Christopher Nolan's The Odyssey reaches U.S. theaters on Friday, July 17, 2026, and the useful question for many moviegoers is not only whether to see it, but which kind of ticket to buy.
Universal's official movie site bills the film as shot entirely with IMAX film cameras, while release-week coverage has focused on the scale of the production, the premium-format rollout and how Nolan turns Homer's ancient homecoming story into a modern theatrical event.
The short answer
If you already like Nolan's large-format filmmaking, start by checking whether a nearby theater is offering true IMAX, IMAX 70mm, 70mm film or another premium large format. If not, the core choice is simpler: pick the best screen and sound available, then decide whether a long, myth-heavy drama fits the night you want.
The practical point is to separate the movie from the auditorium. A sold-out premium screen may be worth waiting for if format is the draw; a standard showing may be enough if you mostly want the story, cast and Nolan's interpretation of the myth.
What the movie is about
The Odyssey adapts Homer's epic about Odysseus trying to return home after the Trojan War. The basic story is a journey through danger, temptation and delayed reunion, with Penelope and Telemachus holding the home front while Odysseus struggles to get back to Ithaca.

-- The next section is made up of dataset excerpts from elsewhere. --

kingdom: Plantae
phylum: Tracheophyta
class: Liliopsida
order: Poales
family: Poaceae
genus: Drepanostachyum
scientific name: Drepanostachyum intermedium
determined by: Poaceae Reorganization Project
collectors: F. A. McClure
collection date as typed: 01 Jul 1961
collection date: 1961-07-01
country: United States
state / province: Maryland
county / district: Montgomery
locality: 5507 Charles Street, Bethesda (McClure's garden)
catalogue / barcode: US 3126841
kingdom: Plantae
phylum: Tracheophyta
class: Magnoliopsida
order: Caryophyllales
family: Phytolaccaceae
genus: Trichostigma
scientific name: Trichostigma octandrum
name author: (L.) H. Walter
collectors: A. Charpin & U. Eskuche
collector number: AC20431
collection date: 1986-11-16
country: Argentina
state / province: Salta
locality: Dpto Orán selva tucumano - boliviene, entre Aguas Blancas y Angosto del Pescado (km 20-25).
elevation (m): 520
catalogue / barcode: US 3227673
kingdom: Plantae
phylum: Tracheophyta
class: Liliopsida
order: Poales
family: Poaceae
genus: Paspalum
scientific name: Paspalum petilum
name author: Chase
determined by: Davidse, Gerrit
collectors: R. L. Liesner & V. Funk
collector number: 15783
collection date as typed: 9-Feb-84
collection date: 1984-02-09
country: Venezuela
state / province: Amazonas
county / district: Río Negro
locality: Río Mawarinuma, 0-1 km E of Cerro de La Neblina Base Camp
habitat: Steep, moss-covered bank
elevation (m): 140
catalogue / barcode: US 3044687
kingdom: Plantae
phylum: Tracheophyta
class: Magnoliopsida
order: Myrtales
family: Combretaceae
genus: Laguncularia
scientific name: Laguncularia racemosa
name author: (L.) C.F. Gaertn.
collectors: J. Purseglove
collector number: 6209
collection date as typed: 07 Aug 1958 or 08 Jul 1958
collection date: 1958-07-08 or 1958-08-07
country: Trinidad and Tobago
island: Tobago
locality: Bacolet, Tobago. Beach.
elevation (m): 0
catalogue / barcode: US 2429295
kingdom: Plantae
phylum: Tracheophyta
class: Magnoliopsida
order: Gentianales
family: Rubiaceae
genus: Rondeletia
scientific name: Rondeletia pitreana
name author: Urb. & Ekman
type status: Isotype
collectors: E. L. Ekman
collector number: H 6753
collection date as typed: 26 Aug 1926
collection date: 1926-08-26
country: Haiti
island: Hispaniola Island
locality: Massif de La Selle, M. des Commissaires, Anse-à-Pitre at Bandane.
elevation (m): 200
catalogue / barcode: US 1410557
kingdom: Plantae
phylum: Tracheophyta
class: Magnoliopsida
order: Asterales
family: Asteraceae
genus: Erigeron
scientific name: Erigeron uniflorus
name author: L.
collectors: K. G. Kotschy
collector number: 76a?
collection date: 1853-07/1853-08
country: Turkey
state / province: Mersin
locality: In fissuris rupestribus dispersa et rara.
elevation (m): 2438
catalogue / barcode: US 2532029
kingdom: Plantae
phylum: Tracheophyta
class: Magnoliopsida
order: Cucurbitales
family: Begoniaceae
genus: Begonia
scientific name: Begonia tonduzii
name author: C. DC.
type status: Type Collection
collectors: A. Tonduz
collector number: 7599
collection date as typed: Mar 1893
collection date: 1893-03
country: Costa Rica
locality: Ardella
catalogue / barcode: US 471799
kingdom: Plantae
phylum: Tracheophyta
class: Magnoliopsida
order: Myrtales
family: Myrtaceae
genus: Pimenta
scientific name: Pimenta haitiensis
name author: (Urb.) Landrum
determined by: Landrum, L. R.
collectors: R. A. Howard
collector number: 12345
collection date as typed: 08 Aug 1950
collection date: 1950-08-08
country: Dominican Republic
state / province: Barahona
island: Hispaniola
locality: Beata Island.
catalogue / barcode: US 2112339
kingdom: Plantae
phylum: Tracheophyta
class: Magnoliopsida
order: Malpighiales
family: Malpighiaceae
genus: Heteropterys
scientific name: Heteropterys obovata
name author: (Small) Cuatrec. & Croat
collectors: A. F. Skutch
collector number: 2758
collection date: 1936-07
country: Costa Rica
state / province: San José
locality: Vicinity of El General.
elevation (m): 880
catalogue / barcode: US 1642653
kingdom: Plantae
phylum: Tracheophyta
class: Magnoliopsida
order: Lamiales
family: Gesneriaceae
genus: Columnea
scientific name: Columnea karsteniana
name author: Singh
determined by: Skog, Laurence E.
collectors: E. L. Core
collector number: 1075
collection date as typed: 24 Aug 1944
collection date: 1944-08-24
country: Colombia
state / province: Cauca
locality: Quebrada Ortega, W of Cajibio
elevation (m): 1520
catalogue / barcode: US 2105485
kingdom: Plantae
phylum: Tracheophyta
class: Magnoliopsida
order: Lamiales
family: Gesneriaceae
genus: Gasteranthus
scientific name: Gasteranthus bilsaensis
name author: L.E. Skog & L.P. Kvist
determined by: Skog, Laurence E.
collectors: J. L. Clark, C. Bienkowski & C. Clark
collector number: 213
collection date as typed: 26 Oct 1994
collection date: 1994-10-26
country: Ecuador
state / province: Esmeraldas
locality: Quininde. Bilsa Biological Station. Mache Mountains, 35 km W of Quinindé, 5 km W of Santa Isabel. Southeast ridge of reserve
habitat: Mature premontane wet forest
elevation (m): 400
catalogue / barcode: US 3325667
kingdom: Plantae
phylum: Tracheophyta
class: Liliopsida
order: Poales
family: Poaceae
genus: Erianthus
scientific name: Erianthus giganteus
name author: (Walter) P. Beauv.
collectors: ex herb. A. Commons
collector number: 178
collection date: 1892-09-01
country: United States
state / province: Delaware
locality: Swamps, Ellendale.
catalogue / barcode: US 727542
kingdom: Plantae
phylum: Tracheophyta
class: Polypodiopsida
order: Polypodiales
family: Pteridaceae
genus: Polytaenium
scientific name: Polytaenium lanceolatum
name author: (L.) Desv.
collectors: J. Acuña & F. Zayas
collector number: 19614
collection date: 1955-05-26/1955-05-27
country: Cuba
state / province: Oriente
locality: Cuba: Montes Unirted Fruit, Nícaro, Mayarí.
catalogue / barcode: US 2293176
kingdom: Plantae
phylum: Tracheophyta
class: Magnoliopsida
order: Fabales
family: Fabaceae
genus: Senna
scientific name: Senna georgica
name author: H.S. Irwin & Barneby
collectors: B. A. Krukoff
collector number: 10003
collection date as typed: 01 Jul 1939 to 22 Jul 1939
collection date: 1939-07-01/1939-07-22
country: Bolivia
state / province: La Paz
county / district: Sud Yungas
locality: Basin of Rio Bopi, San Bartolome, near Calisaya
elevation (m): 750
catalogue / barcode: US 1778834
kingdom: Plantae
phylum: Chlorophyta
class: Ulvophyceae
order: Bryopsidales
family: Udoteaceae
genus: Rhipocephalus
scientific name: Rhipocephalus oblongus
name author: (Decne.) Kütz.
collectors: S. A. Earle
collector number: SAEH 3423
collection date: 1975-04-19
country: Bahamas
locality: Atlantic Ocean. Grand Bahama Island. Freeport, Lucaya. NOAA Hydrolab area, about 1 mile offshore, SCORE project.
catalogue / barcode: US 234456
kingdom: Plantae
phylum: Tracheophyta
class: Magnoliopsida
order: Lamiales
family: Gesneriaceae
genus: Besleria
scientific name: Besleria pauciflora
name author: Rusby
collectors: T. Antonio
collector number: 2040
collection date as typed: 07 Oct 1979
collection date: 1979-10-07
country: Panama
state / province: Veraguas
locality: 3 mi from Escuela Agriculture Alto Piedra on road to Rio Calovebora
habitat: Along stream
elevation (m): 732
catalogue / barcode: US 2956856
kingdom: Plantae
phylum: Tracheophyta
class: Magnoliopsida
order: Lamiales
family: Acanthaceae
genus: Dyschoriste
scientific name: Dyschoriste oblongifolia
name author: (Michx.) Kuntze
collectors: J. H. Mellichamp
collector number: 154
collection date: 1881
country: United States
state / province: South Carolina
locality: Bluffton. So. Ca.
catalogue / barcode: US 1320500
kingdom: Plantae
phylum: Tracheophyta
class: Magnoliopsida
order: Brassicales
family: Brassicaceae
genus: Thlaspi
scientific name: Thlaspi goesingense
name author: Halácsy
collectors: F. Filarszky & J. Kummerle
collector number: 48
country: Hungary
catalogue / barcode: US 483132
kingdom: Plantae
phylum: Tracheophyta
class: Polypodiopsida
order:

Matt Damon stars as Odysseus. The cast also includes Anne Hathaway, Tom Holland, Zendaya, Charlize Theron, Robert Pattinson and Lupita Nyong'o, according to release-week summaries and the official campaign.
Why IMAX is part of the story
The format matters because Nolan has built the marketing around physical scale: large-format film cameras, real locations and practical filmmaking where possible. AP reported that the production moved across multiple countries and leaned on real ships, locations and practical effects to give the myth a tangible feel.
That does not mean every premium ticket is identical. Theater listings may use similar names for very different auditoriums, so check the exact format, aspect ratio notes, seat availability and showtime length before assuming one screening is the definitive version.
What critics are debating
Early reviews agree that Nolan is treating the poem as more than a monster adventure. The Guardian described a darker, psychologically weighted interpretation, while The New Yorker emphasized how the film makes ancient material more legible through modern dramatic choices. That split is useful: expect scale and spectacle, but also a debate about how much mythic strangeness survives the adaptation.
What to check before buying
- Format: Look for IMAX 70mm or 70mm only if the theater explicitly lists it.
- Runtime and timing: Leave room for trailers, parking and a long sitting window.
- Seat position: For very large screens, center seats usually matter more than being in the first available row.
- Expectations: This is a Nolan interpretation of Homer, not a simple summary of the poem.
Bottom line
For fans, The Odyssey is a format-sensitive event. For everyone else, it is still a big release-week question with a practical answer: verify the screen you are buying, know the myth's basic premise, and expect a modern reading of an old story rather than a museum-piece retelling.